Listen, Hurney and head coach Ron Rivera aren't blind to the fact that yes, there are areas of the roster that are in more need of assistance than others. They're not going to show all of their cards at a pre-draft press conference.

Rivera said the offense has enough weapons to compete while also acknowledging "a question mark at left guard." When he was asked about what makes a prospect the "best available player" when the rubber hits the road and Carolina is on the clock, Rivera talked about the player fitting both what the Panthers need and fitting with how the Panthers do things between the white lines. He also shared part of the process the Panthers use in the months leading up to the draft.

"When we finish every season, we discuss what happened and what we feel like our holes are and what we need to do to improve," Rivera said. "Then from there we start talking about individual players. We have some players in mind that we've talked about over and over."

Of course the Panthers have position groups they hope to improve via the draft, but this should be just as obvious: Regardless of position, the Panthers want every draft pick to improve the roster.

"At every position, if we feel like a guy has an opportunity to come in and make an impact, that's going to be open to discussion," Hurney said.

Defensive back has been a hot-button position for the Panthers leading up to this draft. The pass defense suffered through a suspect 2017 season, and the team parted ways with two starters – safety Kurt Coleman and cornerback Daryl Worley – this offseason. In the second wave of free agency, after a failed physical thwarted a plan to sign top-flight cornerback Bashaud Breeland, the Panthers added corner Ross Cockrell and safety Da'Norris Searcy.

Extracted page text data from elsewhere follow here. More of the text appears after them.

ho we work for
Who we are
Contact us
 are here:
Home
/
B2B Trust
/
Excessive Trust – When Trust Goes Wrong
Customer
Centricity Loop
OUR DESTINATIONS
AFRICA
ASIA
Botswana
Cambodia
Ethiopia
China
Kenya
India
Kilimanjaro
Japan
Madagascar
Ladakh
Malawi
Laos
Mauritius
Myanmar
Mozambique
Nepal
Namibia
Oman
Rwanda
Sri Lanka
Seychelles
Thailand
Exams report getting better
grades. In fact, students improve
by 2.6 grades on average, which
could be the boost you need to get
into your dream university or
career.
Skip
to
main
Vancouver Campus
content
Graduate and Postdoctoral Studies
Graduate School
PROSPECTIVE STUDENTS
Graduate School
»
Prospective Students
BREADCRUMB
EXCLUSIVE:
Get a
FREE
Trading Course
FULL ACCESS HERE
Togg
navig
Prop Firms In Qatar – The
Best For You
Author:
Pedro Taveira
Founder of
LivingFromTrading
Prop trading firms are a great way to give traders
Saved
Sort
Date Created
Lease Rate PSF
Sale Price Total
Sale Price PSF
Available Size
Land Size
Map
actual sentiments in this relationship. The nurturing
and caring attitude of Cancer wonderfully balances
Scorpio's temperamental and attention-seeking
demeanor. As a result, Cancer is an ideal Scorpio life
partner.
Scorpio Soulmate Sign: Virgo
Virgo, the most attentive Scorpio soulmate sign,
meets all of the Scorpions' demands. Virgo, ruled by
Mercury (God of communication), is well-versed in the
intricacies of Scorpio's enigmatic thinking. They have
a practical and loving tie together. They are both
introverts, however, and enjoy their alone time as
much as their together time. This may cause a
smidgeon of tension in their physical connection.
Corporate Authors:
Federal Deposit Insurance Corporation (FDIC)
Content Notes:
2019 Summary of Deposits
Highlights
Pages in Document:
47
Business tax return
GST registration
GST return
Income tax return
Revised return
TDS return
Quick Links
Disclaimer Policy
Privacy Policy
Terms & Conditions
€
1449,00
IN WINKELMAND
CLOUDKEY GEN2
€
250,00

Those names don't move the needle like Breeland or a first-round draft pick, but they move the roster in a direction that makes the Panthers' preferred draft approach possible.

"The biggest thing is that we all know what our goal is. It's not to get in the playoffs; it's to win (it all)," Rivera said. "We all start with that, and then we share in philosophies about the type of offense we want to be and how aggressive we want to be on the defensive side and what we're looking for on special teams. When you start with that, it makes it easy when talking about players."